▸ **Tujuan 1**: Menurut teks tentang prosedur lelang melalui KPKNL, pihak mana yang wajib melakukan Pengumuman Lelang?
▸ **Tujuan 2**: Teruskan teks tentang prosedur lelang melalui KPKNL, mulai dari bagian terakhir yang tercantum.

Uraian secara sederhana prosedur pelaksanaan lelang melalui
Kantor Pelayanan Kekayaan Negara dan Lelang (KPKNL) dengan tahapan sebagai
berikut:
a.
Permohonan
lelang dari Pemilik Barang/Penjual
Pihak penjual mengajukan permohonan lelang secara tertulis
ditujukan kepada KPKNL. Penjual harus segera melengkapi surat permohonan
lelangnya dengan dokumen-dokumen/bukti-bukti hak dan kewenangannya menjual
barang secara lelang. Selain itu Penjual dapat menetapkan syarat-syarat
penjualan lelang asalkan tidak bertentangan dengan ketentuan lelang yang
berlaku.
b.
KPKNL
menetapkan tanggal/hari dan jam lelang
Setelah kantor lelang meneliti permohonan lelang beserta dokumen
kelengkapannya tersebut dan memperoleh atas legalitas subyek dan objek lelang,
maka kantor lelang (KPKNL) akan menetapkan waktu dan tempat lelang.
c.
Pengumuman
lelang di surat kabar harian
Maksud dan tujuan dari Pengumuman Lelang adalah agar dapat
diketahui oleh masyarakat luas sebagai upaya mengumpulkan peminat. Penjualan
secara lelang wajib didahului dengan Pengumuman Lelang yang dilakukan oleh
Penjual. Pengumuman Lelang berdasarkan Pasal 42 PerMenKeu Nomor 93/PMK.06/2010
paling sedikit memuat:
1.
identitas Penjual;
2.
hari, tanggal, waktu dan tempat
pelaksanaan lelang dilaksanakan;
3.
jenis dan jumlah barang;
4.
lokasi, luas tanah, jenis hak atas tanah, dan ada/tidak
adanya bangunan, khusus untuk barang tidak bergerak
berupa tanah dan/atau bangunan;
5.

▸ **Data Terkumpul**:

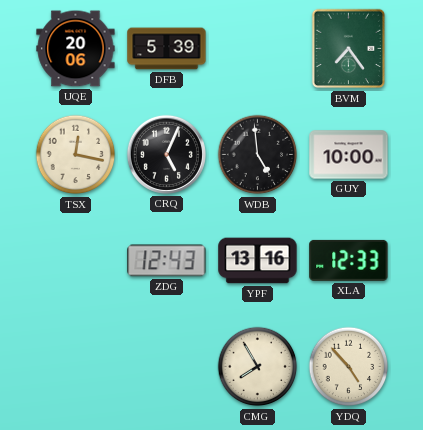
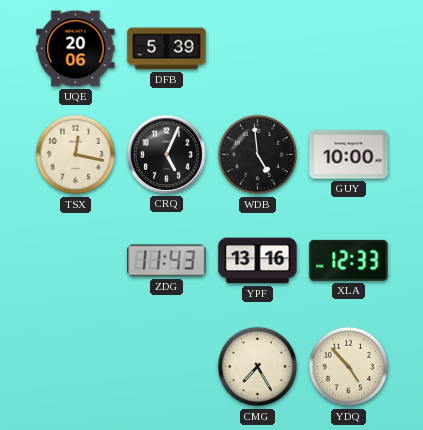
BVM: 7:24 -> none
ZDG: 12:43 -> 11:43
CMG: 7:55 -> 7:25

▸ **Hasil Tugas 1**: Penjual.

▸ **Hasil Tugas 2**:
spesifikasi barang, khusus untuk
barang bergerak;
6.
waktu dan tempat melihat barang yang
akan dilelang
7.
Uang Jaminan Penawaran Lelang meliputi
besaran, jangka waktu, cara dan tempat penyetoran, dalam hal
dipersyaratkan adanya Uang Jaminan Penawaran Lelang;
8.
Nilai Limit, kecuali Lelang Kayu dan Hasil Hutan Lainnya
dari tangan pertama dan Lelang Noneksekusi Sukarela untuk
barang bergerak;
9.
cara penawaran lelang; dan
10.
jangka waktu Kewajiban
Pembayaran Lelang oleh Pembeli.
Pengumuman Lelang terbit pada hari kerja
KPKNL dan tidak menyulitkan peminat lelang melakukan penyetoran Uang Jaminan
Penawaran Lelang. Penjual dapat menambah Pengumuman Lelang pada media
lainnya guna mendapatkan peminat lelang seluas-luasnya.
d.
Peserta
lelang menyetorkan uang jaminan ke rekening KPKNL
Uang jaminan lelang harus sudah efektif diterima paling lambat 1
(satu) hari kerja sebelum pelaksanaan lelang. Uang jaminan penawaran lelang
dibebankan kepada pihak Peserta Lelang dengan besaran yang ditentukan oleh
Penjual paling sedikit 20% (dua puluh persen) dari Nilai Limit dan paling
banyak sama dengan Nilai Limit. Ketentuan mengenai besaran uang jaminan
penawaran lelang disebutkan dalam Pasal 32 PerMenKeu Nomor 93/PMK.06/2010. Uang
jaminan penawaran merupakan prasyarat sebelum melakukan lelang dan hal ini
dimaksudkan agar peserta lelang merasa terikat karena uang jaminan akan hilang
apabila peserta yang ditunjuk sebagai Pembeli melakukan wanprestasi, sehingga dapat
dihindarkan dari adanya peserta yang tidak sungguh-sungguh berminat mengikuti
lelang atau yang hanya main-main.
e.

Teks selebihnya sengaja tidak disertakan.